My husband and I have greatly benefited from these fermented vegetables. But where do you get the friendly bacteria? Well, they are everywhere especially from the earth, the garden produce you bring in has lacto-bacillus all over it. They can be killed by high temperatures (over 116 degrees) or with chemicals. You can also get them from cultured dairy products. Lacto means lactose or milk sugar. Once the lacto-bacillus get started in a culture, milk, chopped cabbage, beets, etc. and conditions are right for them and they reproduce, the bad, spoiling bacteria have no foothold and they dwindle. Lacto-bacillus are very tolerant of salt which also discourages the bad bacteria. The fermenting process does produce some alcohol but with vegetables it is really minuscule. You can use the same bacteria with fruit, but the higher sugar content of fruit produces more alcohol and less lactic acid and that is why I do not ferment fruits. I find that the lactic acid produced satisfies my taste much better than vinegar. I used to consume a lot of pickles but all that vinegar just pulled my entire system down making my more acidic than I needed. Naturally produced lactic acid has the opposite effect. Vinegar now tastes too sharp and I avoid it.

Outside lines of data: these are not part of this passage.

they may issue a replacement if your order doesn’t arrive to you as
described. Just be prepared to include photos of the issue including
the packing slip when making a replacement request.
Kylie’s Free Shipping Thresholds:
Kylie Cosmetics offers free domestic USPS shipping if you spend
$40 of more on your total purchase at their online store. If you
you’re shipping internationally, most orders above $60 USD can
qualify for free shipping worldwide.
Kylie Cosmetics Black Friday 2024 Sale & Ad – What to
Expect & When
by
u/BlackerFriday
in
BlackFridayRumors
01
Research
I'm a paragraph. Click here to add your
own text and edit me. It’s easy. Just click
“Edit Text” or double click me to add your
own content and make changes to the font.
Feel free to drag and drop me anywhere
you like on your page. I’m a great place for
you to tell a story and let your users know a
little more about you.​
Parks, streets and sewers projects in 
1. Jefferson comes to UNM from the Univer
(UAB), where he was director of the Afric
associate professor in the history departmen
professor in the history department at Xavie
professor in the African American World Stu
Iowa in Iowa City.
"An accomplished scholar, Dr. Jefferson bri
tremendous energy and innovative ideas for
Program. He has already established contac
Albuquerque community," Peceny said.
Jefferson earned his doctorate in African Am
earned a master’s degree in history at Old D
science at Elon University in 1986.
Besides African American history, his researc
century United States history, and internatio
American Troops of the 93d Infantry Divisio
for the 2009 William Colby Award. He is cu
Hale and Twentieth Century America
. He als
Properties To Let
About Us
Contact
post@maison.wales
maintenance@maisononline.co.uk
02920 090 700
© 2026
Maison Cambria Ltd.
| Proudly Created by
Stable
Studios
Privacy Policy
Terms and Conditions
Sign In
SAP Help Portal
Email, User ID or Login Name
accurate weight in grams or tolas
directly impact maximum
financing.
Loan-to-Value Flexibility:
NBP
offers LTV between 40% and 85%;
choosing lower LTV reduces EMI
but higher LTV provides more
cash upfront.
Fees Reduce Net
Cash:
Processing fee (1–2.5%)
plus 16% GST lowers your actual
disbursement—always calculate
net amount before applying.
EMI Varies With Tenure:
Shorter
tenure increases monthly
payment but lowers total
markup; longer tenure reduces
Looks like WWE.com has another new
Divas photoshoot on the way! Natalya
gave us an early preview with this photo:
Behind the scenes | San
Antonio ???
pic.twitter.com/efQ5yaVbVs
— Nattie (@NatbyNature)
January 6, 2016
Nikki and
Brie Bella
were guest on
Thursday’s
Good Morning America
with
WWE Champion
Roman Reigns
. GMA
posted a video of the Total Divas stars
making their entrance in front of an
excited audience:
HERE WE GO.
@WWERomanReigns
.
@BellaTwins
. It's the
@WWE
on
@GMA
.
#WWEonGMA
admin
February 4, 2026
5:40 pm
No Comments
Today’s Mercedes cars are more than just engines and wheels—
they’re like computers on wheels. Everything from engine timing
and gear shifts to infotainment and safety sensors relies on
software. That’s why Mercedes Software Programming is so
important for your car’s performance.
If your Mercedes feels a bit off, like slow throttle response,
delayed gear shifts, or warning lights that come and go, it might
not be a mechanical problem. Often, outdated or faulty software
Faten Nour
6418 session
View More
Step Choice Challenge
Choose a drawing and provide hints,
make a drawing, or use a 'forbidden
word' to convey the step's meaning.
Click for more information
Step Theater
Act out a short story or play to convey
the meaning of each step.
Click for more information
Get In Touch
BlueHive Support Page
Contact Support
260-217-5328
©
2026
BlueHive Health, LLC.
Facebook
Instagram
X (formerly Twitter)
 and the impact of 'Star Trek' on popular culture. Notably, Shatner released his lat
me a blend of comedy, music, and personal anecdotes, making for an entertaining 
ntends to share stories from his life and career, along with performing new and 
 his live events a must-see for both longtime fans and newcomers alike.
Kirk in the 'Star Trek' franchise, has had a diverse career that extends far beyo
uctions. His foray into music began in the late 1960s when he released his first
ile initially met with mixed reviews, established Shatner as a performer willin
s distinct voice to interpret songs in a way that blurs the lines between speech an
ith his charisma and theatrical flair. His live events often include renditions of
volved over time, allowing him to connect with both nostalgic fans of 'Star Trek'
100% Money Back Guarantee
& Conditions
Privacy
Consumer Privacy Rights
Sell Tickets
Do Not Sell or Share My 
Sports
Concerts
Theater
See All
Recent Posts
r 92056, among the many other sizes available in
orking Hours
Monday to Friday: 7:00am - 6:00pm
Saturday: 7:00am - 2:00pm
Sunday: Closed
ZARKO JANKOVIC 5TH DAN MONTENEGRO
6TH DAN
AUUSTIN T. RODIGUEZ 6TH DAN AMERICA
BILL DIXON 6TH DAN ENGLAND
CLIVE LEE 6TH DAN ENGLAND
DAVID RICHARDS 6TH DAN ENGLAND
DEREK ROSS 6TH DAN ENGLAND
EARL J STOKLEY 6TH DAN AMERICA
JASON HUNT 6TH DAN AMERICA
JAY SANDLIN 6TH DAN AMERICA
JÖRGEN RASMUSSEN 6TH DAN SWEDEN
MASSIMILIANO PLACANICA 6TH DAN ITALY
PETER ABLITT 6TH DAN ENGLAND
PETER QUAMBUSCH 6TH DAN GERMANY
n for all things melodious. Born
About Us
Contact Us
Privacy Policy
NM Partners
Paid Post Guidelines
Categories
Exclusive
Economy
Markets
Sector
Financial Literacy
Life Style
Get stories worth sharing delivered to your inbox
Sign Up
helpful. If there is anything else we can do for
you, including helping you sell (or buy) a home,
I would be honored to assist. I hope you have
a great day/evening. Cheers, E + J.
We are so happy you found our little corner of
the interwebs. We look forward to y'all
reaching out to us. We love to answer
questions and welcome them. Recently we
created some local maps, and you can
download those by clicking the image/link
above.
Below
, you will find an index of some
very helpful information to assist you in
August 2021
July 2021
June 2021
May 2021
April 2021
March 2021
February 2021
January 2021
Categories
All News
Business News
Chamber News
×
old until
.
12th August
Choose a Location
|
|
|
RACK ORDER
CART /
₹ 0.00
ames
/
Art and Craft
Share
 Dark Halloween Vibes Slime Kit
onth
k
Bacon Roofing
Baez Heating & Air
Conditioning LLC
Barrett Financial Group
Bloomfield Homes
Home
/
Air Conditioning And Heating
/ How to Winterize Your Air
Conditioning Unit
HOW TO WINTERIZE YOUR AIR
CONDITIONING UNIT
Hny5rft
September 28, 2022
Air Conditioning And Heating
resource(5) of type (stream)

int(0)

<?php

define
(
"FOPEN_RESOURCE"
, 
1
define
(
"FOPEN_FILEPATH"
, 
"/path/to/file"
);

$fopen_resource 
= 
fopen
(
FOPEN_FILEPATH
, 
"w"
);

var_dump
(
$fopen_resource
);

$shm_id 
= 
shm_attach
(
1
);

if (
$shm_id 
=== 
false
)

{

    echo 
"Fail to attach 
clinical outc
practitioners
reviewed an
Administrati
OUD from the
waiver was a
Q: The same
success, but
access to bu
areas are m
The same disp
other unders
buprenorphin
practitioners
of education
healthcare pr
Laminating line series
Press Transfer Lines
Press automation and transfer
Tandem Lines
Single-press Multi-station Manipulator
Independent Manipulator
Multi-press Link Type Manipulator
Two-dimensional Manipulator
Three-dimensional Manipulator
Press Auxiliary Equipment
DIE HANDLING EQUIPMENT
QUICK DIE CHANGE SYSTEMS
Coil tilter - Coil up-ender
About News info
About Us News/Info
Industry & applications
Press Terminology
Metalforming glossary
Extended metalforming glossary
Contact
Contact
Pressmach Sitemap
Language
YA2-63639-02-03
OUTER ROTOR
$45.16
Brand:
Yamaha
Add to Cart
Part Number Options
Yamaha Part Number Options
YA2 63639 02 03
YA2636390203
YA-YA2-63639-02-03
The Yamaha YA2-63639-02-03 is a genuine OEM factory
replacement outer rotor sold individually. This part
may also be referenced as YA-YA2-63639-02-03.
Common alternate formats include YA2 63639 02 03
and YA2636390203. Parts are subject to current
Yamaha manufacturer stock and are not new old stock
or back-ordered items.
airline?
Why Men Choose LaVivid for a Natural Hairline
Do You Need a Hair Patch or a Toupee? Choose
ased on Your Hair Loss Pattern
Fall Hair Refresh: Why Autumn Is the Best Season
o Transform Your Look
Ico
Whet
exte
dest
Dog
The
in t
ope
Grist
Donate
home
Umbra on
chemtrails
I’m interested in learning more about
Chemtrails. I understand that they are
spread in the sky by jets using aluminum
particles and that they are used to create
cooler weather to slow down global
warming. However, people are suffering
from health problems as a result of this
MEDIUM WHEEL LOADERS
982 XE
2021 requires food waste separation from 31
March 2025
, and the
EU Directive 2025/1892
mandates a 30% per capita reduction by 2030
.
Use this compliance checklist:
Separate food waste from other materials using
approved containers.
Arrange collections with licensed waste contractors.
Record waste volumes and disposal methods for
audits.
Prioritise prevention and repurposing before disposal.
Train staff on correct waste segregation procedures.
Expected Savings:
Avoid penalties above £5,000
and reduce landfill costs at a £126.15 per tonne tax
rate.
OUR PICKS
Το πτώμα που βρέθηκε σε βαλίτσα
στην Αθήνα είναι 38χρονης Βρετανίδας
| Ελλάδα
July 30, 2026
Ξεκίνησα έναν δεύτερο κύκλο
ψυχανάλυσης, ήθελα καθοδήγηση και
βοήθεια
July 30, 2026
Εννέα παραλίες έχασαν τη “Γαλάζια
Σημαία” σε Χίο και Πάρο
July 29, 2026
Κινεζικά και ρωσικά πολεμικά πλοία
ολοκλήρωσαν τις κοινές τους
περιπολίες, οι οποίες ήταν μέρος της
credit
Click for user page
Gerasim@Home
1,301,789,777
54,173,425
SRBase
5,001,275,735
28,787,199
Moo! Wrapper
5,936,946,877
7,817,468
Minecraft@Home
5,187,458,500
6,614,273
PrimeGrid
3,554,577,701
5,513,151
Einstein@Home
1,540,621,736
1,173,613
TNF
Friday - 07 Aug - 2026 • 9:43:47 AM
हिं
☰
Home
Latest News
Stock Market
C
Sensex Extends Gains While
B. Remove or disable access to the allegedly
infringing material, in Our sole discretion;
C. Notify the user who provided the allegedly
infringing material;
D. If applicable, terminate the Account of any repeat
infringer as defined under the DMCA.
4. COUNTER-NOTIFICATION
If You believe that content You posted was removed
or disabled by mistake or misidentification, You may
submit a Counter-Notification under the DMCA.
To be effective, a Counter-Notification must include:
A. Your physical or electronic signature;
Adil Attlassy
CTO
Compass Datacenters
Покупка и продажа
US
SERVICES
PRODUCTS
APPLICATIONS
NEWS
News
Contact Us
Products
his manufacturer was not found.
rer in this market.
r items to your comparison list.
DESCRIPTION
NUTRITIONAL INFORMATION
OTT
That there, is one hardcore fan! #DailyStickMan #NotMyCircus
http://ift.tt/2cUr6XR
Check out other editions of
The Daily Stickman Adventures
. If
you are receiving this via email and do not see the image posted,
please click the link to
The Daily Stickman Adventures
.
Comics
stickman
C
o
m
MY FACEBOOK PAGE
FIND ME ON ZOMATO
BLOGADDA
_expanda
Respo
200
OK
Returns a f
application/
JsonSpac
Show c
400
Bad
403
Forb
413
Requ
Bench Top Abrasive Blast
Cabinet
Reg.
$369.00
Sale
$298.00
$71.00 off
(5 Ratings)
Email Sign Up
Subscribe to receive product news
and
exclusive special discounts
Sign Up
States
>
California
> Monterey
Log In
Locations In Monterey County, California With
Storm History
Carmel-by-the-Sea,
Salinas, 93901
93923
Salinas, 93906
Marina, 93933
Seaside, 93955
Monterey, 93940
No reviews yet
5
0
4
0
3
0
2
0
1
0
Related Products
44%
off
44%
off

For my vegetable ferments I now use whey from goat milk yogurt. I have found a brand of goat milk yogurt "Drake", from So. Jordan in Salt Lake County) that has very satisfying and sour lactic acid in it and I strain a quart of that every week to get the lacto-bacillus rich whey and that's what I use to ferment a lot of my kitchen products. You can use plain yogurt from cow milk but the "commercially" produced yogurts don't have enough lactic acid for my taste. They do consumer research and find that the general population does not like yogurt or kefir
to be sour tasting so they don't let the bacterium do their "thing" for enough time and then they fill the yogurt with "gums" and other thickening agents and super sweet syrups so the end product doesn't really resemble real yogurt at all.

To strain whey from yogurt you will need a large metal stainer with a bowl big enough to hold it. You will also need a cloth. Some kind of fabric that will hold the milk solids and allow the whey or milk water to drain out. I use a silkscreen fabric, 12xx which is 11x14". Put the fabric into the strainer and pour in the yogurt. Gather the 4 corners together and clip the short edges if needed

I have installed a hook on the underside of a kitchen counter and this is where I hang the safety pin. Put a bowl under the hanging yogurt to collect the whey. 24 hours is enough to separate the whey and the cheese. I love this goat yogurt cheese and serve it with fresh fruit and my homemade jam for breakfast. The cheese and whey are kept in separate containers in the fridge.

Lay the fabric out and scrape the cheese off the cloth. The polyester screen cloth I use washes up very quickly and dries fast and is reusable. I can sell anyone a cloth if they contact me.

The collected goat milk yogurt whey can be used for vegetable ferments, muffins, quick rise breads, soaking cereals, smoothies, salad dressings and more. You are supplementing a high protein, living liquid to your food. Just remember, that if you cook the product or bake it, the bacteria will die, which is OK really if you have given them enough time to deconstruct or digest the sugars or starches present and that alone is beneficial. If you don't heat whey but just add it to a smoothie or salad dressing, you will be getting a very nutritious, probiotic supplement to your food.